When The Big Lebowski hit theaters 25 years ago, it was a modest success, ultimately raking in an estimated $46.7 million at the global box office. That’s somewhat understandable. Though the Coen brothers had found success with movies like Fargo and Raising Arizona, their clout was more ancillary than actual. And the film’s star, Jeff Bridges, despite being famous most of his life, wasn’t what you’d call “bankable.” Over time, though, the film has become the best kind of cult classic: the kind that inspires raucous showings at repertory cinemas as well as conventions, religions, and today’s holiday, Day of the Dude.
The Big Lebowski also inspired something else: spider names. In 2006, evolutionist Ingi Agnarsson named two brand new spider species—Anelosimus biglebowski and Anelosimus dude—after the movie he says he watched with a friend every other day in grad school. “Our life just became Big Lebowski quotes,” says Agnarsson. “We even watch it now when we meet up.”

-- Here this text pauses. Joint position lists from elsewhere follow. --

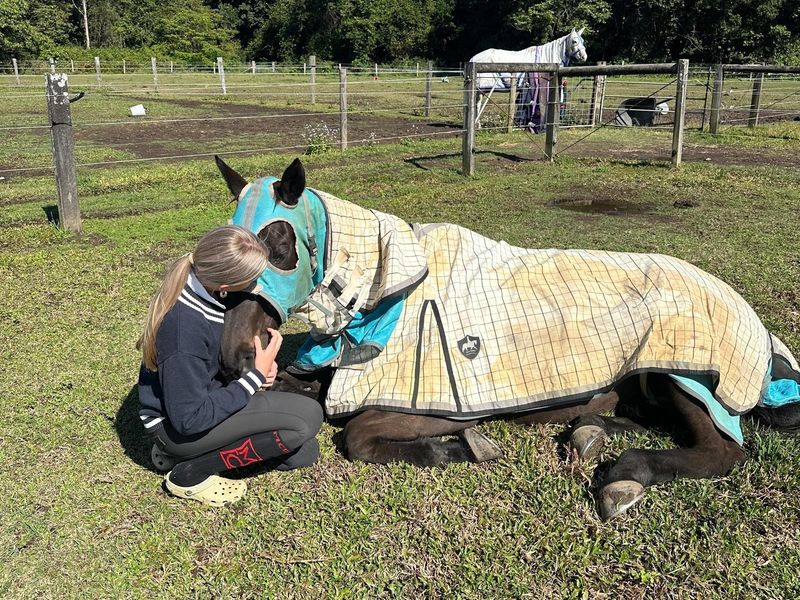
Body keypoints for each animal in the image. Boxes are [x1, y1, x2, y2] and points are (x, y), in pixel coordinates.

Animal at [214, 156, 800, 520]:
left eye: (280, 243)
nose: (233, 354)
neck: (389, 299)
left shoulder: (424, 402)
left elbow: (356, 436)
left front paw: (458, 447)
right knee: (638, 417)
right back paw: (589, 431)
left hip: (683, 375)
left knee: (721, 450)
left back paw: (626, 474)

When a scientist works as a taxonomist, Agnarsson explains, they can name species after pretty much anything. “You never name things after yourself. That’s the unspoken rule,” he says, “but I’ve named species after people that I admire, like Nelson Mandela and the Obamas.” Sometimes, names are derived from the places where the species are found, and may incorporate some local language, but for Agnarsson’s crawlers, “I felt like I needed to honor this movie in some way. So that’s what I did.”
Part of a genus of spiders known for their social behavior and massive colonial cobwebs, A. biglebowski and A. dude were collected in Tanzanian rainforests by Danish researcher Nikolaj Scharff, who then made them available for Agnarsson to study as part of his graduate research. (Scharff collected and shared them in 1998, but because of the taxonomic impediment, Agnarsson didn’t get them formally named until eight years later.)
To date, only about 50,000 spider species have been formally discovered and studied, though scientists estimate there are anywhere from 150,000 to 200,000 spider species worldwide. “Whenever I go into a tropical rainforest, about 70 percent of the spiders I see are new to science,” Agnarsson says. “It’s such an early age of discovery.”
Agnarsson says that these days, when trying to determine whether a spider species is a new discovery, scientists will simply test their DNA. When he named A. biglebowski and A. dude, it wasn’t so simple. He had to examine the shape of each centimeter-long spider—and in particular the spider’s genitalia—and compare it to all other known Anelosimus bits.
“We look at these tiny little structures and especially the male genitalia,” he says. “They have four pairs of walking legs, and then they have these little flimsy legs in front called pedipalps that are their sexual organs. Dude and biglebowski have sclerites that have different shapes. Dude has a couple of loops, and biglebowski has a couple more loops. That’s the only way anybody could ever tell the difference.”